Faculty Host: Erik Jorgensen, Biology
Student Host: Jenifer Einstein
Research Summary: Nerve cells communicate by releasing the contents of neurotransmitter-bearing synaptic vesicles into the space between adjoining cells. This process depends on many proteins that promote vesicle and synaptic vesicle - plasma membrane fusion. The Brunger lab uses structural and biophysical tools to capture this machinery at different stages of vesicle fusion. These structures and functional data then provide the framework for further investigations into the dynamic aspects of the system using microscopy of reconstituted systems and neuronal cultures.
March 19: Patrick Kanold, Ph.D., University of Maryland, College Park
Professor, Department of Biology
"Circuits and plasticity in the developing auditory cortex: How you learned your mother’s voice"

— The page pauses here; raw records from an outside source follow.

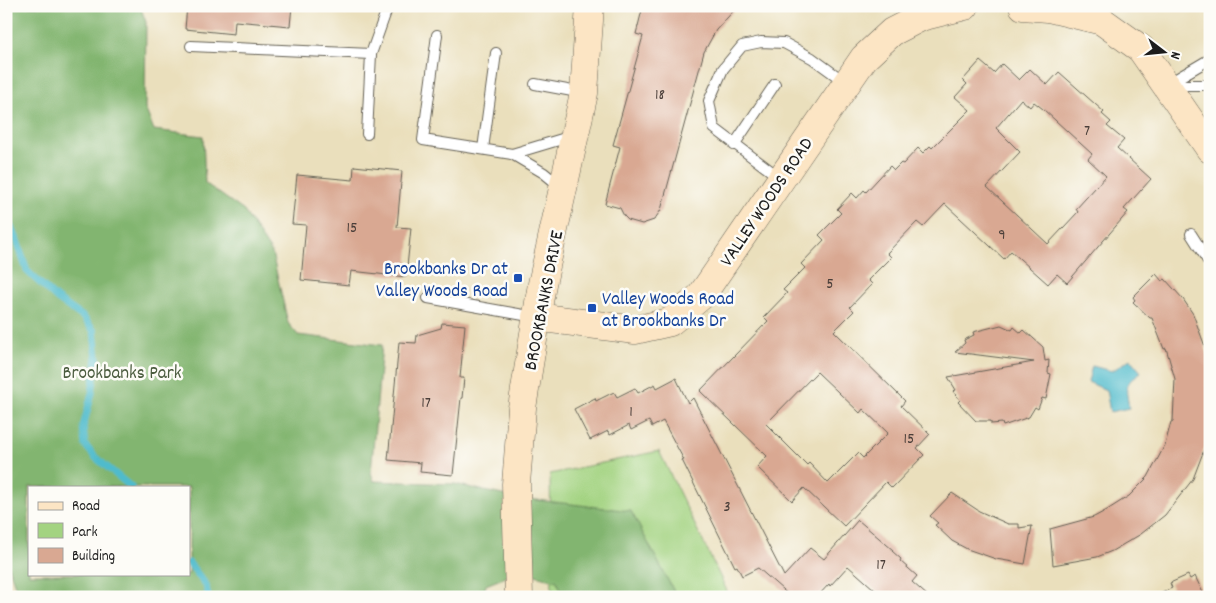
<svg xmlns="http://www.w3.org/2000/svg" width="1216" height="603" font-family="Dekko,sans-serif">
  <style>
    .green { fill: #a3d381; stroke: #60784e }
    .forest { fill: #82b56f; stroke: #4f6846; fill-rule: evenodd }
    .water { fill: #50bbcc; stroke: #366c74 }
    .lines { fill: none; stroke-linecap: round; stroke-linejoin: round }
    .stream { stroke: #50bbcc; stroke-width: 7 }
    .building { fill: #d9a892; fill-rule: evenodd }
    .lane-casing { stroke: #646054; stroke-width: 12 }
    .secondary-casing { stroke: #646054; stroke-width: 29 }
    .lane { stroke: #fff; stroke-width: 10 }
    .secondary { stroke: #fce5c4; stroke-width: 28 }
    .transit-dot { fill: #1a4fb4; stroke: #fdfcf7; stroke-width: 2 }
    .labels { text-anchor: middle; stroke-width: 5; stroke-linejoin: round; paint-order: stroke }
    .number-label { font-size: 16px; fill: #4b3f3a }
    .street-label { font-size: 19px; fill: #1c1c1c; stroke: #fdfcf7 }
    .transit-label { font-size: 19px; fill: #164399; stroke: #fdfcf7; text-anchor: end }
    .park-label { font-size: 19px; fill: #4b5c3f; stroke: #fdfcf7 }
  </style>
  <rect width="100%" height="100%" fill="#fdfcf7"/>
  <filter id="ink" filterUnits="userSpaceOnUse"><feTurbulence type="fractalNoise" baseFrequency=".02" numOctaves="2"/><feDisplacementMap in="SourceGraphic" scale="10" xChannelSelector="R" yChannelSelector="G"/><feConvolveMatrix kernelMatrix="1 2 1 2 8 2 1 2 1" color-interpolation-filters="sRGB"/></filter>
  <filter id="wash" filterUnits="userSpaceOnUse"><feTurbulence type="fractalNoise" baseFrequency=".0096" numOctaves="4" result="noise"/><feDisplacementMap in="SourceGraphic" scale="20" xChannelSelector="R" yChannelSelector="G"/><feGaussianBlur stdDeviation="1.12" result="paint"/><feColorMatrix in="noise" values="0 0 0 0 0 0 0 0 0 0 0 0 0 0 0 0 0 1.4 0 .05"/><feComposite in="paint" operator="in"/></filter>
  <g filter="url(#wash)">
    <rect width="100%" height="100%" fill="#eadfbc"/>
    <path class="green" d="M659 451 730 597H552L550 474Z"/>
    <path class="forest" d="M6 6H140L146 22 145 108 154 130 203 136 205 183 244 211 272 253 288 323 298 335 382 345 371 473 374 481 455 484 511 497 631 511 677 597H564L557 581 521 571 486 585 483 597H19L6 560ZM29 487H189V574H29Z"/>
    <path class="water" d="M1130 359 1141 372C1123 384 1126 388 1129 408L1110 412 1106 390 1088 382 1092 366 1112 371Z"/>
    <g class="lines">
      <g class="stream">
        <path d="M6 218 16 237 27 271 57 299 83 317 94 331 97 358 92 393 83 427 85 445 95 457 131 487"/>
        <path d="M189 563 206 585 208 597"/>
      </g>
    </g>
    <g id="blocks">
      <g class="building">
        <path d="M187 6H292L290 26 235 21 234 34 185 29Z"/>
        <path d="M643 6H738L716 30 704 52 661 210 654 220 642 224 628 220 624 216 620 208 605 204 620 147 613 145 643 36 636 34Z"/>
        <path d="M980 61 994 73 1002 64 1019 80 1030 69 1047 85 1059 72 1104 112 1102 114 1111 122 1107 126 1124 140 1117 148 1151 179 1124 209 1128 212 1067 283 1057 274 1048 284 1011 251 1004 259 945 204 923 227 917 222 887 253 891 257 868 280 872 284 850 307 854 311 834 331 905 401 901 406 930 434 917 448 924 455 892 488 886 482 844 526 804 488 792 501 757 467 767 456 700 391 768 321 764 317 787 293 783 290 805 268 801 264 824 240 819 235 841 213 837 209 852 193 857 198 864 190 866 192 890 166 894 170 901 163 903 164 918 148 923 153 930 146 932 148 970 110 955 97 967 84 963 80ZM1021 99 1030 107 1034 102 1043 109 1092 154 1088 159 1106 176 1076 209 1078 212 1048 244 987 187 1020 152 996 128ZM817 372 860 413 863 409 888 433 863 458 858 453 828 483 809 463 807 465 766 424Z"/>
        <path d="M354 166 402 171 397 227 411 228 406 277 351 271 349 285 301 280 306 225 292 224 297 175 353 180Z"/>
        <path d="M1156 274 1162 281 1165 279 1183 299 1193 314 1210 360V434L1193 479 1165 515 1141 534 1112 551 1097 557 1053 565 1050 529 1094 517 1107 510 1129 496 1148 477 1165 445 1171 422 1173 421 1175 379 1166 348 1164 349 1152 318H1150L1133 302 1135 300 1133 297Z"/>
        <path d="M442 323 465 325 460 378H464L462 398H461L453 475 420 472 421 463 388 460 399 342 416 343 417 335 441 328Z"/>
        <path d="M1001 325 1012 330 1014 327 1021 333 1024 330 1043 347 1045 361 1049 360 1048 373 1051 374 1046 399 1042 398 1038 409 1035 407 1029 417 1003 426 1002 423 991 424V421H976L958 402 960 400 953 391 956 390 948 377 1034 362 955 352 965 343 964 340 974 335 973 332Z"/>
        <path d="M676 378 688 403 693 398 784 576 810 548 824 559 858 520 893 550 892 551 901 559 900 561 917 576 912 582 929 597H883L848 566 830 586 829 584 817 597H791L758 568 742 576 737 566 735 567 682 460H684L663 421 652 427 649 421 631 430 629 425 610 435 608 431 590 440 574 409 595 398 596 401 614 392 617 397 635 388 638 393 655 384 657 388Z"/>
        <path d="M952 493 979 511 1008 524H1019V528L1032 526 1025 564 996 559 967 549 952 541 935 525 938 523 930 516Z"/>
        <path d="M1188 575 1190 579 1195 576 1205 597H1154L1172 588 1170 583Z"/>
      </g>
    </g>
  </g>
  <g filter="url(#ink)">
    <use href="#blocks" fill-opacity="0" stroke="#646054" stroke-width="1"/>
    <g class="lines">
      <g class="lane-casing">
        <g id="lane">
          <path d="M437 35 423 140 512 154 544 173 561 187"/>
          <path d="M191 46 371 54"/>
          <path d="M1210 59 1166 85H1210"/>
          <path d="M535 84 583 93"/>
          <path d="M367 134 371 54 388 6"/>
          <path d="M734 145 775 84"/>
          <path d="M483 149 496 53"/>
          <path d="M512 154 572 136"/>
          <path d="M780 178 714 128 709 101 723 69 742 46 761 42 784 43 812 58 845 82"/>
          <path d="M1191 234 1210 264"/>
          <path d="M428 298 535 317"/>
        </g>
      </g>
      <g class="secondary-casing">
        <g id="secondary">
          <path d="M1023 6 1048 8 1102 21 1141 49 1210 149"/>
          <path d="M536 317 635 330 670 322 701 296 864 58 892 32 921 17 965 6"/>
          <path d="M519 597 516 484 522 408 542 284 584 93 590 6"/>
        </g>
      </g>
      <use href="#lane" class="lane"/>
      <use href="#secondary" class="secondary"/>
    </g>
  </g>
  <g class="transit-dot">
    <rect x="513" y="273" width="10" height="10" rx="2.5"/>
    <rect x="587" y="303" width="10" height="10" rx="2.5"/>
  </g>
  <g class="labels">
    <g class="number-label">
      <text x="660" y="99">18</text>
      <text x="1087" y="135">7</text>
      <text x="352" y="232">15</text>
      <text x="1002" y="239">9</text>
      <text x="830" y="288">5</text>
      <text x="426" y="407">17</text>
      <text x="631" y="416">1</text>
      <text x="909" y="443">15</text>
      <text x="727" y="511">3</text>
      <text x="881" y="569">17</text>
    </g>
    <g class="street-label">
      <text transform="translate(765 201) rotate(-56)" y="7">VALLEY WOODS ROAD</text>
      <text transform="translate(542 300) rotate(-79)" y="7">BROOKBANKS DRIVE</text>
    </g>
    <g class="transit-label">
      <text x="508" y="274">Brookbanks Dr at<tspan x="508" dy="22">Valley Woods Road</tspan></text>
      <text x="602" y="304" text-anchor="start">Valley Woods Road<tspan x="602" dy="22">at Brookbanks Dr</tspan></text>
    </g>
    <g class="park-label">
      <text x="122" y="378">Brookbanks Park</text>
    </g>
  </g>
  <rect width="1216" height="603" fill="none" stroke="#fdfcf7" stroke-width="25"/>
  <rect x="28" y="486" width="162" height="90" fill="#fdfcf7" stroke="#a3a29f"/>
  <rect x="38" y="502" width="25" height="8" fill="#fce5c4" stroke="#a3a29f"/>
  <text x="72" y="510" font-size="15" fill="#1c1c1c">Road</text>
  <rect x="38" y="523" width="25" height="15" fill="#a3d381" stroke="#a3a29f"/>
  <text x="72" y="536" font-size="15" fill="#1c1c1c">Park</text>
  <rect x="38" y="548" width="25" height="15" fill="#d9a892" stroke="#a3a29f"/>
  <text x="72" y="560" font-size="15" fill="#1c1c1c">Building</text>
  <g transform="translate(1164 52) rotate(106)" stroke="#fdfcf7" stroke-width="4" paint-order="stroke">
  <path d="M0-4L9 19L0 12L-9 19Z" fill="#1c1c1c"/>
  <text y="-8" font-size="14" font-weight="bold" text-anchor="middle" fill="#1c1c1c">N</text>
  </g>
</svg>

Faculty Host: Michael Deans, Otolaryngology, Surgery Division
Student Host: Evan Ratzan
Research Summary: The goal of the lab’s research is to understand how experiencing and interacting with the world shapes our brains. Since audition is a key sense underlying both human and animal communication we focus on the auditory system. The functional representation of sounds is established during early development and is further shaped by life experience and learning. We interrogate the changing sensory representations in the auditory cortex, using in vivo and in vitro circuit mapping, large-scale multiphoton imaging approaches, and computational analysis. I will discuss recent studies from our lab that have started to explain the development, and rapid plasticity of auditory cortex. Our results show that the developing auditory cortex contains specialized circuits, formed by subplate neurons, that are responsive to sounds from the earliest ages on. Thus, these neurons provide an early substrate for hearing experience before permanent circuits are mature. We also find that some of these subplate neurons are retained into adulthood. Consequently, early experience, before the traditional critical period, can have a life-long impact.
April 16: Yun Zhang, Ph.D., Harvard University
Professor, Department of Organismic and Evolutionary Biology
Center for Brain Science
"Circuit mechanisms underlying olfactory learning"
Faculty Host: Villu Maricq, Neurobiology & Anatomy
Student Host: Pablo Maldonado
Research Summary: Learning is displayed as experience-dependent changes in sensorimotor response. We study the property of the underlying neural circuit and how it changes during learning. We have mapped the olfactory neural circuit that encodes the naive or the learned behavioral response and have started to characterize the molecular and cellular mechanisms governing the function of the neural circuits. For example, our recent studies show that the complex activity in a C. elegans interneuron integrates the information of odorant and locomotory pattern to mediate steering. Learning modulates the sensorimotor integration to alter odorant-guided steering. Our results also characterize how training alters the properties of the neural circuit that regulate other sensory-guided reorienting movements in a way that is specific to the training stimulus. Together, our findings provide mechanistic insights into how experience modulates information flow in a neural network to generate behavioral alterations.